[Recorded data]

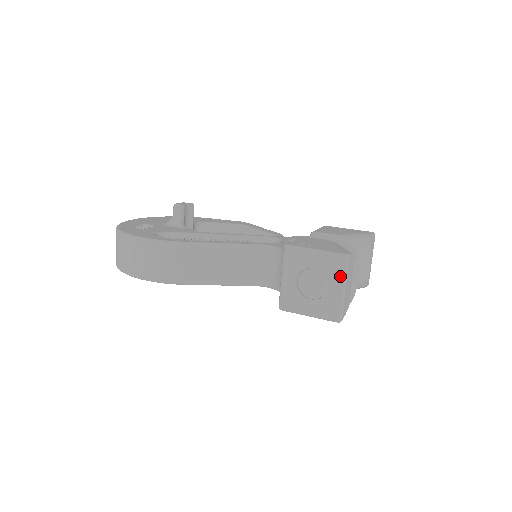
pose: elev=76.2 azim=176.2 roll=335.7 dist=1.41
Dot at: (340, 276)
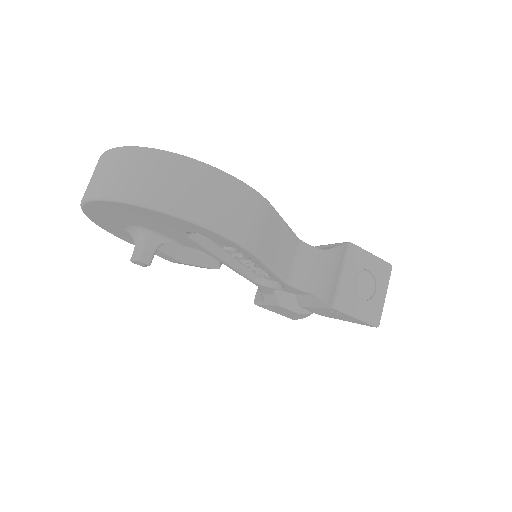
Dot at: (386, 282)
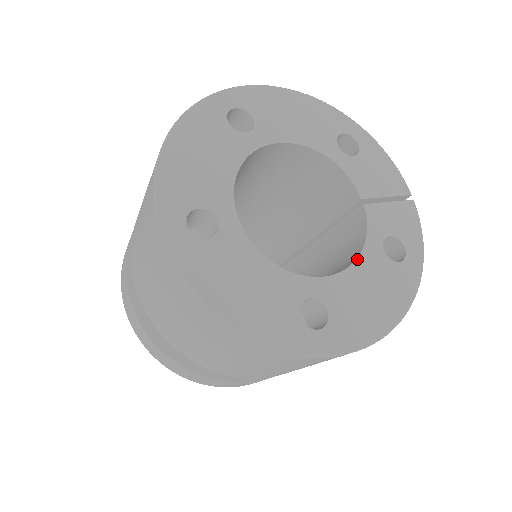
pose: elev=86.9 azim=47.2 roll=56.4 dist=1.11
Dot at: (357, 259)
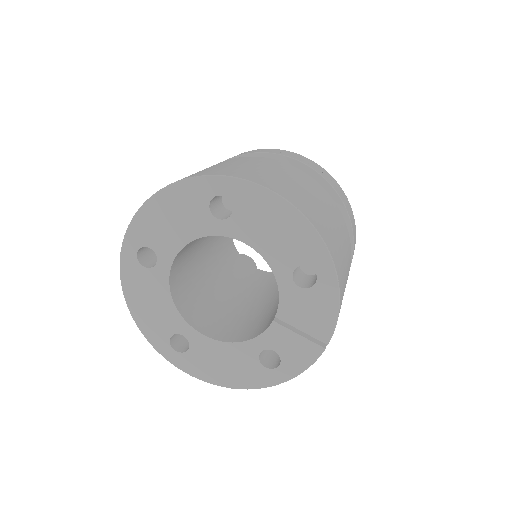
Dot at: (234, 343)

> [Work instructions]: Identify each line above that contains the word "pose", and copy those lines.

> [Answer below]:
pose: elev=76.2 azim=176.2 roll=335.7 dist=1.41
pose: elev=86.9 azim=47.2 roll=56.4 dist=1.11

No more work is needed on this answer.